[Data in this exercise]
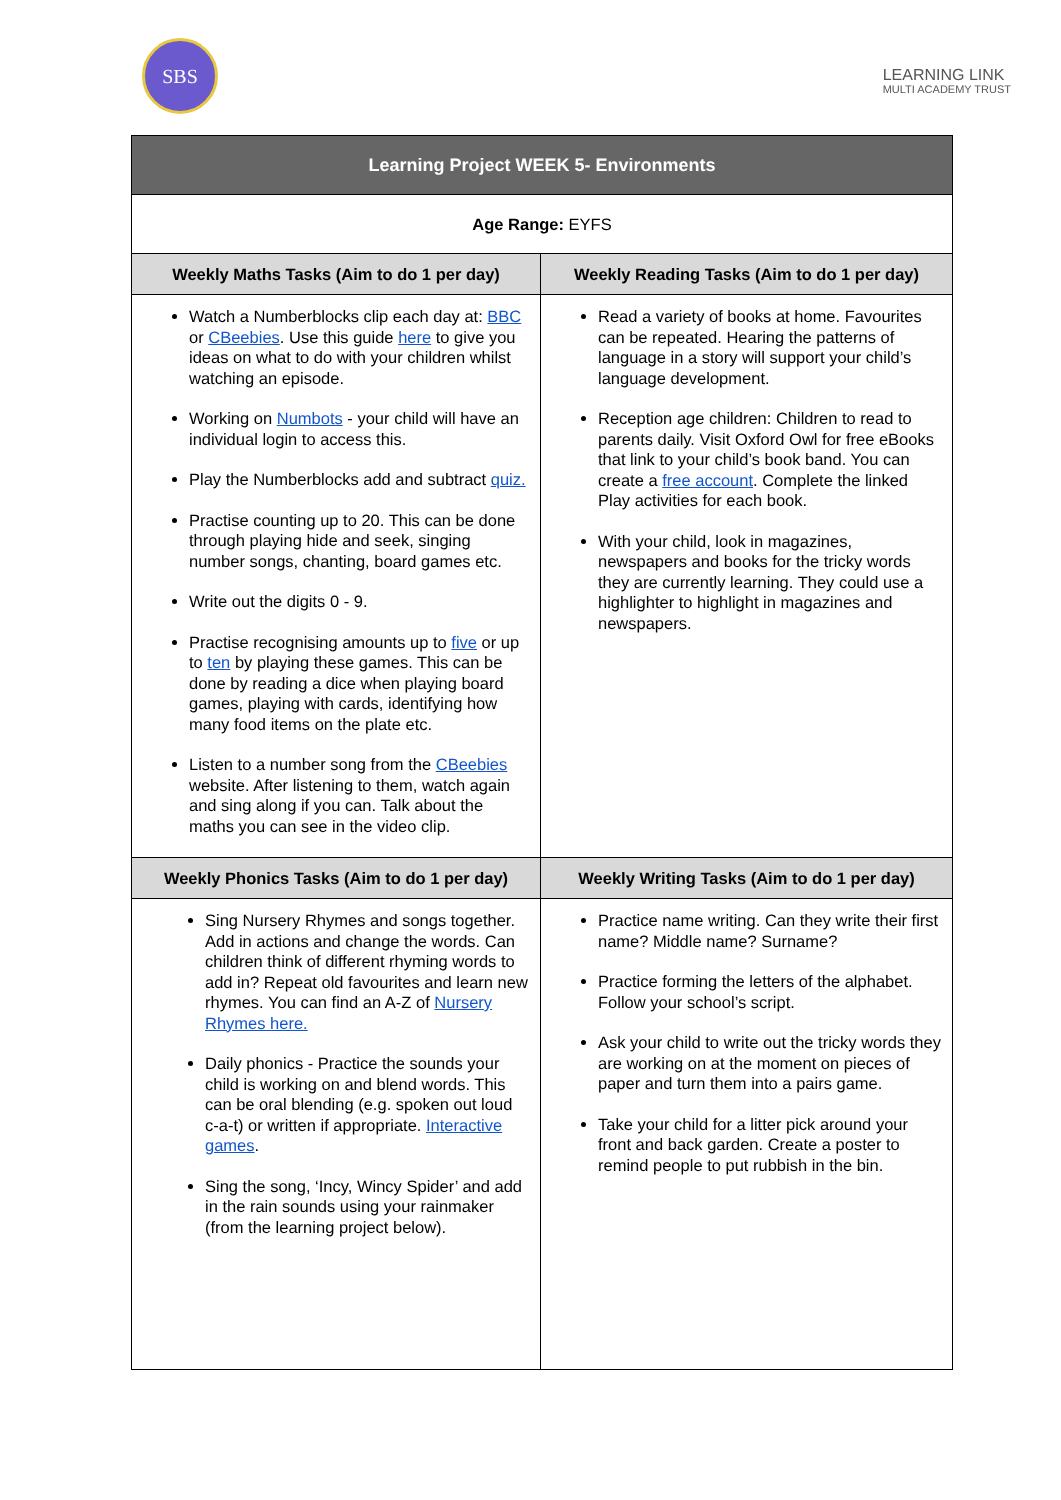SBS
LEARNING LINK
MULTI ACADEMY TRUST
| Learning Project WEEK 5- Environments | |
| --- | --- |
| Age Range: EYFS | |
| Weekly Maths Tasks (Aim to do 1 per day) | Weekly Reading Tasks (Aim to do 1 per day) |
| Watch a Numberblocks clip each day at: BBC or CBeebies . Use this guide here to give you ideas on what to do with your children whilst watching an episode. Working on Numbots - your child will have an individual login to access this. Play the Numberblocks add and subtract quiz. Practise counting up to 20. This can be done through playing hide and seek, singing number songs, chanting, board games etc. Write out the digits 0 - 9. Practise recognising amounts up to five or up to ten by playing these games. This can be done by reading a dice when playing board games, playing with cards, identifying how many food items on the plate etc. Listen to a number song from the CBeebies website. After listening to them, watch again and sing along if you can. Talk about the maths you can see in the video clip. | Read a variety of books at home. Favourites can be repeated. Hearing the patterns of language in a story will support your child’s language development. Reception age children: Children to read to parents daily. Visit Oxford Owl for free eBooks that link to your child’s book band. You can create a free account . Complete the linked Play activities for each book. With your child, look in magazines, newspapers and books for the tricky words they are currently learning. They could use a highlighter to highlight in magazines and newspapers. |
| Weekly Phonics Tasks (Aim to do 1 per day) | Weekly Writing Tasks (Aim to do 1 per day) |
| Sing Nursery Rhymes and songs together. Add in actions and change the words. Can children think of different rhyming words to add in? Repeat old favourites and learn new rhymes. You can find an A-Z of Nursery Rhymes here. Daily phonics - Practice the sounds your child is working on and blend words. This can be oral blending (e.g. spoken out loud c-a-t) or written if appropriate. Interactive games . Sing the song, ‘Incy, Wincy Spider’ and add in the rain sounds using your rainmaker (from the learning project below). | Practice name writing. Can they write their first name? Middle name? Surname? Practice forming the letters of the alphabet. Follow your school’s script. Ask your child to write out the tricky words they are working on at the moment on pieces of paper and turn them into a pairs game. Take your child for a litter pick around your front and back garden. Create a poster to remind people to put rubbish in the bin. |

[Task to complete] So that the copy stays exact, reproduce each record word for word and leave its images out.

[Result]
SBS
LEARNING LINK
MULTI ACADEMY TRUST
| Learning Project WEEK 5- Environments | |
| --- | --- |
| Age Range: EYFS | |
| Weekly Maths Tasks (Aim to do 1 per day) | Weekly Reading Tasks (Aim to do 1 per day) |
| Watch a Numberblocks clip each day at: BBC or CBeebies . Use this guide here to give you ideas on what to do with your children whilst watching an episode. Working on Numbots - your child will have an individual login to access this. Play the Numberblocks add and subtract quiz. Practise counting up to 20. This can be done through playing hide and seek, singing number songs, chanting, board games etc. Write out the digits 0 - 9. Practise recognising amounts up to five or up to ten by playing these games. This can be done by reading a dice when playing board games, playing with cards, identifying how many food items on the plate etc. Listen to a number song from the CBeebies website. After listening to them, watch again and sing along if you can. Talk about the maths you can see in the video clip. | Read a variety of books at home. Favourites can be repeated. Hearing the patterns of language in a story will support your child’s language development. Reception age children: Children to read to parents daily. Visit Oxford Owl for free eBooks that link to your child’s book band. You can create a free account . Complete the linked Play activities for each book. With your child, look in magazines, newspapers and books for the tricky words they are currently learning. They could use a highlighter to highlight in magazines and newspapers. |
| Weekly Phonics Tasks (Aim to do 1 per day) | Weekly Writing Tasks (Aim to do 1 per day) |
| Sing Nursery Rhymes and songs together. Add in actions and change the words. Can children think of different rhyming words to add in? Repeat old favourites and learn new rhymes. You can find an A-Z of Nursery Rhymes here. Daily phonics - Practice the sounds your child is working on and blend words. This can be oral blending (e.g. spoken out loud c-a-t) or written if appropriate. Interactive games . Sing the song, ‘Incy, Wincy Spider’ and add in the rain sounds using your rainmaker (from the learning project below). | Practice name writing. Can they write their first name? Middle name? Surname? Practice forming the letters of the alphabet. Follow your school’s script. Ask your child to write out the tricky words they are working on at the moment on pieces of paper and turn them into a pairs game. Take your child for a litter pick around your front and back garden. Create a poster to remind people to put rubbish in the bin. |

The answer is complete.